Scenario	Why caching doesn't help
Short system prompts (< 1,024 tokens)	Below the minimum threshold
Every request has a unique prefix	No stable prefix to match
Low-volume or infrequent calls	Cache expires before next request
Streaming with long prefixes on cold start	First request is always uncached

Cost example (USD)

GPT-4o pricing as of early 2026: $2.50 / 1M input tokens, $1.25 / 1M cached input tokens.

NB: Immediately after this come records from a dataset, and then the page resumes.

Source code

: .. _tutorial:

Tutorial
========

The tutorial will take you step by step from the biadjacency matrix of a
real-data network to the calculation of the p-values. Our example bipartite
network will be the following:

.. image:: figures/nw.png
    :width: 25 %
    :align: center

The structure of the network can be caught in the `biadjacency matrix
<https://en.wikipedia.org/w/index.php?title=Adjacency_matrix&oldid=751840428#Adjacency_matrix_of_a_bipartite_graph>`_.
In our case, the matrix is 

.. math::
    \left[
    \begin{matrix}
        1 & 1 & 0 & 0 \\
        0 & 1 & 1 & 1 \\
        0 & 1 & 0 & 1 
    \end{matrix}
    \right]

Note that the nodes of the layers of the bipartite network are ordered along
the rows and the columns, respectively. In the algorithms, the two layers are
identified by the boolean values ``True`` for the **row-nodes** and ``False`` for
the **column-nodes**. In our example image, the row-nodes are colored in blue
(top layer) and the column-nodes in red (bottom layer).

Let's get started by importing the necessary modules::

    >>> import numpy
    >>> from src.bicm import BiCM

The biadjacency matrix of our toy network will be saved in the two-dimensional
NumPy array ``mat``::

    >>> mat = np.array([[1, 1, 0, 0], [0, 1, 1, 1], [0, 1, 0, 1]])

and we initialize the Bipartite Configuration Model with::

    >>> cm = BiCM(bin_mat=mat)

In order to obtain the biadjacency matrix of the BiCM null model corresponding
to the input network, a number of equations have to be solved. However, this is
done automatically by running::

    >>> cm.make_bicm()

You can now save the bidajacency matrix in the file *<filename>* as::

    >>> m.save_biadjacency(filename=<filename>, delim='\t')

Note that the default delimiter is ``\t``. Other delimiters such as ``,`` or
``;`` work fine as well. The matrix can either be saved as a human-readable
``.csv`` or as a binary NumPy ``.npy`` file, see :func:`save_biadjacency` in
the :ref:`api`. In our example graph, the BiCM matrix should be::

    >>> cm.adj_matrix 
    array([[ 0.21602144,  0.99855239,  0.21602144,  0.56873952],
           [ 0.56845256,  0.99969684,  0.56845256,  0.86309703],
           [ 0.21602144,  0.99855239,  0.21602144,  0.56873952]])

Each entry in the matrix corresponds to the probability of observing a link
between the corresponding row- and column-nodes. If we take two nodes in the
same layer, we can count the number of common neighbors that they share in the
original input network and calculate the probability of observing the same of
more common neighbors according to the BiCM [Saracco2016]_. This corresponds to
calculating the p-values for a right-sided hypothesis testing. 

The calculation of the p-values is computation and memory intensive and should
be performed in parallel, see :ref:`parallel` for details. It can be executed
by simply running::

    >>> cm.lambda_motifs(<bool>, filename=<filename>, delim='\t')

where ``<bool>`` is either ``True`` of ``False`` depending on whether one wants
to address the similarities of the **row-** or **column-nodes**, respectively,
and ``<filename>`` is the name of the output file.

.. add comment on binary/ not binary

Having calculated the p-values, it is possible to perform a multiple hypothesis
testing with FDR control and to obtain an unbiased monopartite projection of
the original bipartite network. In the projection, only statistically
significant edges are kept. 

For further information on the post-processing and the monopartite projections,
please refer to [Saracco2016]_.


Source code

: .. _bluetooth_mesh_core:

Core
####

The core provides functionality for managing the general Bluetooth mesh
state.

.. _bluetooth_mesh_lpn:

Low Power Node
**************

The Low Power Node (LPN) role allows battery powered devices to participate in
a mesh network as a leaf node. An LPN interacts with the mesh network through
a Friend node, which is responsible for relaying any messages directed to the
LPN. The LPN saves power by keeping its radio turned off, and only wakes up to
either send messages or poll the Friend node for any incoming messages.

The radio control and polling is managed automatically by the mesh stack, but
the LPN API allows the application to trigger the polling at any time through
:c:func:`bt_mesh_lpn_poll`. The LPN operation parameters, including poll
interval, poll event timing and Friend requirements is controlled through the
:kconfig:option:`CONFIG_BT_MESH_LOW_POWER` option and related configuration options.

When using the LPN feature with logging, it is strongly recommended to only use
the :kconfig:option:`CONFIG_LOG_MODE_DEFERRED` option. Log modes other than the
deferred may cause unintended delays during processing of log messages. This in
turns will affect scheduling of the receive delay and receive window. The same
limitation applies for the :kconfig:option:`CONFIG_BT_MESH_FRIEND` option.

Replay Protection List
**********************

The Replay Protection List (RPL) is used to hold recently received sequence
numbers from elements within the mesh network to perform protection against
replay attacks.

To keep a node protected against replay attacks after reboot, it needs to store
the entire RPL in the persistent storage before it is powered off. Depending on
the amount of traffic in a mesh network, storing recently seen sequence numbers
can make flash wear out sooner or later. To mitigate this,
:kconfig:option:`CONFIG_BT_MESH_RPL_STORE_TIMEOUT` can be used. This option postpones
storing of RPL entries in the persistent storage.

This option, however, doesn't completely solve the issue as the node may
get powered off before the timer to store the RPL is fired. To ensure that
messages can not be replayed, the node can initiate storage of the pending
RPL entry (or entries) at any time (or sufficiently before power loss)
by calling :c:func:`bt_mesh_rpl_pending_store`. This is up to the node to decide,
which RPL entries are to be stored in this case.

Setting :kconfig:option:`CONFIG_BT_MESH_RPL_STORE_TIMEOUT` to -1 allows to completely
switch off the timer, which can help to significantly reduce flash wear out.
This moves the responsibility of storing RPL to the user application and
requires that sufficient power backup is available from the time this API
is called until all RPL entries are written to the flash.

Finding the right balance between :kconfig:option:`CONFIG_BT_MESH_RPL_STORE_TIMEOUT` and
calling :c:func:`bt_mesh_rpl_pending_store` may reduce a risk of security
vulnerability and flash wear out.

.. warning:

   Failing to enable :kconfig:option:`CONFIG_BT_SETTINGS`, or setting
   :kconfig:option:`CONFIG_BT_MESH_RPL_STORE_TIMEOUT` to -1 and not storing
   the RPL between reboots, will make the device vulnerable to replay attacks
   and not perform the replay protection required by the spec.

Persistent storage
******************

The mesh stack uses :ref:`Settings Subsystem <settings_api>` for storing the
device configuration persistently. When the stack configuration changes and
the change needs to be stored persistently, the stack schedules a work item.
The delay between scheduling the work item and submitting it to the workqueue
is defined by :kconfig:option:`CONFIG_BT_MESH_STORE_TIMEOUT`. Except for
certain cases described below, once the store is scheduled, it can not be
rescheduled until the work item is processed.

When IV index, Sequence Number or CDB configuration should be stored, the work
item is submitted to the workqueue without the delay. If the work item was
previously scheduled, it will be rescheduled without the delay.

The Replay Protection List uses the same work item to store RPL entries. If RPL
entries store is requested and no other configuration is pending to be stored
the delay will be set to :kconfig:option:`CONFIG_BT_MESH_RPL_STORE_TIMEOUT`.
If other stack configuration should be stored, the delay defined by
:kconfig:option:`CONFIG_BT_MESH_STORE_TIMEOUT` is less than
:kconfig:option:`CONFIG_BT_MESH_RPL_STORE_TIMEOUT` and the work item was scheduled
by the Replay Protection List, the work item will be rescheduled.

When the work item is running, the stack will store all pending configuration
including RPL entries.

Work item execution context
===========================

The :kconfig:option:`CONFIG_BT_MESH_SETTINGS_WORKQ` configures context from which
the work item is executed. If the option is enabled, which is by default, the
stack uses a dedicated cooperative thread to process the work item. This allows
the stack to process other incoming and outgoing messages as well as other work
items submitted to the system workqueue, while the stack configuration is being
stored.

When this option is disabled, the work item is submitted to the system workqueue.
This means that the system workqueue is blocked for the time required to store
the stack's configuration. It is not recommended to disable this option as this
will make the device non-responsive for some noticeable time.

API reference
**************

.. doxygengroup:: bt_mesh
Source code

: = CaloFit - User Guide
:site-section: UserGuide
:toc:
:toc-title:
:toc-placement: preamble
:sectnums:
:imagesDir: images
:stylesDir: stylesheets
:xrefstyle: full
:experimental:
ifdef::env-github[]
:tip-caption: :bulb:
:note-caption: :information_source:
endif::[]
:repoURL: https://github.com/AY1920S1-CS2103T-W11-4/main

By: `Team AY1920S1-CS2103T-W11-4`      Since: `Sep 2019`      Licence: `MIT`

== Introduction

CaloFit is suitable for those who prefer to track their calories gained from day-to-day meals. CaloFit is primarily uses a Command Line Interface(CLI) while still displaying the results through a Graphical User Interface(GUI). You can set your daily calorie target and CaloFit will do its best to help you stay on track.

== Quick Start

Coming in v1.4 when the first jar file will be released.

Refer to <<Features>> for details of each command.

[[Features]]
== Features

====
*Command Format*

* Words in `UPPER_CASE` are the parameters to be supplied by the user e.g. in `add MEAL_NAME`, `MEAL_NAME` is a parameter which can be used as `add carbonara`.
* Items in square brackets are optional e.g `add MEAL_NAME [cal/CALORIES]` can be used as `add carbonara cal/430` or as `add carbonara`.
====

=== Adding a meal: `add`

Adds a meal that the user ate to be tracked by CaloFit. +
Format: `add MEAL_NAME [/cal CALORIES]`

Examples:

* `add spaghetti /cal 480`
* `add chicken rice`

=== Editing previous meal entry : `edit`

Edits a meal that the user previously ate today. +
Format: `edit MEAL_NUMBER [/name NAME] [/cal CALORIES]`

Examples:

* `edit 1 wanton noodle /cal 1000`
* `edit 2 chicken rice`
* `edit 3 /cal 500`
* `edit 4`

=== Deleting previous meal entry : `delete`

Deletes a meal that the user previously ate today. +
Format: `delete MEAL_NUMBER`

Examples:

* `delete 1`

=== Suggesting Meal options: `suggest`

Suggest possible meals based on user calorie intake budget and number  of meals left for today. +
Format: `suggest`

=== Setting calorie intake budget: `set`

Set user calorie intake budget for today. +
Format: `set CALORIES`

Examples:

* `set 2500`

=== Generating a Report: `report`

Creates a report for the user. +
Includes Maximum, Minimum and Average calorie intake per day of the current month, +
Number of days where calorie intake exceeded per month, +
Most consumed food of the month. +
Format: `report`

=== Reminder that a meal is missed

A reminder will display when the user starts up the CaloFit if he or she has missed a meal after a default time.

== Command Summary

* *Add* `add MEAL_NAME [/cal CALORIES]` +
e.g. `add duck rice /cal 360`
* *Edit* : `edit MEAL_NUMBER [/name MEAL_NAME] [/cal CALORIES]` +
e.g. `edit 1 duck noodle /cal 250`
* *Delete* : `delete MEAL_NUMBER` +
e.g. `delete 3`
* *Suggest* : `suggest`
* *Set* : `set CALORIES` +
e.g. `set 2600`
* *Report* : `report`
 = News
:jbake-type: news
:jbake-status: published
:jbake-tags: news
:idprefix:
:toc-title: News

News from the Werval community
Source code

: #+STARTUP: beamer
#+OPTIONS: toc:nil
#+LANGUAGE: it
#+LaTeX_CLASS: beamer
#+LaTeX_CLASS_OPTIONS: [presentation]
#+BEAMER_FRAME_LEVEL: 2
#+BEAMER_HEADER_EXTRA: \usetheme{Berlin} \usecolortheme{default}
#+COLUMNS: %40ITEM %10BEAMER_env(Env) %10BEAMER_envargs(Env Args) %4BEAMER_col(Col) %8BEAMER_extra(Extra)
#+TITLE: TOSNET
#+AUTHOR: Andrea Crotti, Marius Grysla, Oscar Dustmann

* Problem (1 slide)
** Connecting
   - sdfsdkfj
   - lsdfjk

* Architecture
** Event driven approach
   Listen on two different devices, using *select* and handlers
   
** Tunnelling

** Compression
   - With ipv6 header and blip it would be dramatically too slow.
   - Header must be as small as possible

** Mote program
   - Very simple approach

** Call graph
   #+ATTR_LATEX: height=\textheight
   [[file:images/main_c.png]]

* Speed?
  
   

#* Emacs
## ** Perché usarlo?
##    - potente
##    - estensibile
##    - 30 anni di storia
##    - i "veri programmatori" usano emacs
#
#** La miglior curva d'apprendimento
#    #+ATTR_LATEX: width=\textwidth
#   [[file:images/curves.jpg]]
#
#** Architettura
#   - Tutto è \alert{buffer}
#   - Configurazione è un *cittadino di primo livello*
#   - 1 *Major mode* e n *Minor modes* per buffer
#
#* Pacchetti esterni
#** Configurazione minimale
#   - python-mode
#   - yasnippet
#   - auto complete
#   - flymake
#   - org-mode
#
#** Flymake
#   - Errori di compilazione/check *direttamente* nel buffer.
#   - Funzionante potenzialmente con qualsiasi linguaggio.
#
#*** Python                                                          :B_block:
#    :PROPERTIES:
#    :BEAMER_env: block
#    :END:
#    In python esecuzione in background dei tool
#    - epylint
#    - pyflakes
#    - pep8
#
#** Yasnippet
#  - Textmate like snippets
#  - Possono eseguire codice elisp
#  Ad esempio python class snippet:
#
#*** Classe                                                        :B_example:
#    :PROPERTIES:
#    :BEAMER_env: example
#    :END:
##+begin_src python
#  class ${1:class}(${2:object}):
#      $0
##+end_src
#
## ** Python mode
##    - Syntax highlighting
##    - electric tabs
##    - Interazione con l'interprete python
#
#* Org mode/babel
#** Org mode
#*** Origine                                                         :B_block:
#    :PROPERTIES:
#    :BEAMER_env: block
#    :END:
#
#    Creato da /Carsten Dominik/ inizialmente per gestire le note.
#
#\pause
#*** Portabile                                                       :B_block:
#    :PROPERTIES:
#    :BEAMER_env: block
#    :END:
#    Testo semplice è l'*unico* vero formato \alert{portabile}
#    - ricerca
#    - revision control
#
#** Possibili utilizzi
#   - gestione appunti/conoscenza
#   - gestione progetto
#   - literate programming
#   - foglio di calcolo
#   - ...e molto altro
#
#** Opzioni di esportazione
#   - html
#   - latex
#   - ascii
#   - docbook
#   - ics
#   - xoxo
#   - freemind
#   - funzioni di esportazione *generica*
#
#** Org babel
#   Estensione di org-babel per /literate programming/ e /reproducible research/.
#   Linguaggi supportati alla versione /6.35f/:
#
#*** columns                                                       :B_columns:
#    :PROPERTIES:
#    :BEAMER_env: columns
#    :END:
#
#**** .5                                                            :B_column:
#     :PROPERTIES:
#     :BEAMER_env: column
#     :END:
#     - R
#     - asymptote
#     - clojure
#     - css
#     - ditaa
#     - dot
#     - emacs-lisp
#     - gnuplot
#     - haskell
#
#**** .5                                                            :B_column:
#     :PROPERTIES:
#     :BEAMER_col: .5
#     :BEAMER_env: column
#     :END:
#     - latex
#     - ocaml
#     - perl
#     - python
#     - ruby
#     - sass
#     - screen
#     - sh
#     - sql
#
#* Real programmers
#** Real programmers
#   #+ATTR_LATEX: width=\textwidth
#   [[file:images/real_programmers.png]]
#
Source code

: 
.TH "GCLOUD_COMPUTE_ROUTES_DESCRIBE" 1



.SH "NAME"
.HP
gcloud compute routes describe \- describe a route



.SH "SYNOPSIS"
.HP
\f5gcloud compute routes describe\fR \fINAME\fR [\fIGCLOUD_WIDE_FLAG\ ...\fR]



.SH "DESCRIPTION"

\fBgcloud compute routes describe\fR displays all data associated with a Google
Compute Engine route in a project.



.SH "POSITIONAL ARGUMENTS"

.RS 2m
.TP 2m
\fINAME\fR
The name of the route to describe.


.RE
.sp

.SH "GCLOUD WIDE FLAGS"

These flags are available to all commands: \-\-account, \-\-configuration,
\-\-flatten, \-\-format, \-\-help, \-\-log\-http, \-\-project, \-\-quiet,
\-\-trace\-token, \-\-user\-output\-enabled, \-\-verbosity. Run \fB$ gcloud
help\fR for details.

A RAG pipeline sending 10,000 input tokens per query at 1,000 queries/day:

	Without caching	With caching (90% hit)
Daily token cost	$25.00	~$3.75
Monthly	$750/mo	~$112/mo

Numbers are illustrative. Actual savings depend on cache hit rate and prefix length. Verify current pricing at platform.openai.com/pricing.

Verification

Run two identical requests back-to-back and compare cached_tokens:

import openai
import time

client = openai.OpenAI()

LONG_SYSTEM = "You are a helpful assistant. " + ("Context. " * 300)  # ~1,200 tokens

def probe(label: str):
    r = client.chat.completions.create(
        model="gpt-4o",
        messages=[
            {"role": "system", "content": LONG_SYSTEM},
            {"role": "user", "content": "Hello"},
        ],
        max_tokens=5,
    )
    cached = r.usage.prompt_tokens_details.cached_tokens
    print(f"{label}: cached_tokens={cached}")

probe("Call 1 (cold)")
time.sleep(1)
probe("Call 2 (warm)")

You should see:

Call 1 (cold): cached_tokens=0
Call 2 (warm): cached_tokens=1152

If both show 0, the prefix is under 1,024 tokens — pad your system prompt or use a real document.

What You Learned

OpenAI prompt caching is automatic — no API flag, no configuration. Just structure your prompts correctly.
The cache matches leading prefixes only — stable content must always come before dynamic content.
usage.prompt_tokens_details.cached_tokens is the only reliable way to confirm a cache hit.
Caching is most valuable for RAG, long system prompts, and batch jobs — not for short or highly variable prompts.
Cache entries are ephemeral — they expire after a few minutes of inactivity. For scheduled batch jobs, keep requests close together.

Tested on gpt-4o (2025-01-01), openai-python 1.x, Node.js 22, macOS & Ubuntu 24.04

FAQ

Q: Do I need to enable prompt caching in the API request? A: No. Caching is automatic on all supported models. There is no parameter to set — OpenAI handles it server-side.

Q: Is cached content stored permanently on OpenAI's servers? A: No. Cache entries are ephemeral and tied to your organization. OpenAI states they are not used for training and expire after a short TTL (approximately 5–10 minutes of inactivity, though this is not guaranteed).

Q: What is the minimum system prompt length to get a cache hit? A: 1,024 tokens is the hard floor. Use tiktoken to count: len(tiktoken.encoding_for_model("gpt-4o").encode(your_prompt)).

Q: Does prompt caching work with streaming responses? A: Yes. Streaming affects only how completion tokens are returned — cache hit behavior on input tokens is identical.

Q: How does OpenAI prompt caching compare to Anthropic's? A: Both offer roughly 50% cost reduction on cached tokens. Anthropic requires explicit cache_control markers; OpenAI is fully automatic. Anthropic's cache TTL is longer (5 minutes base, extendable to 1 hour). OpenAI's is shorter but requires zero implementation effort.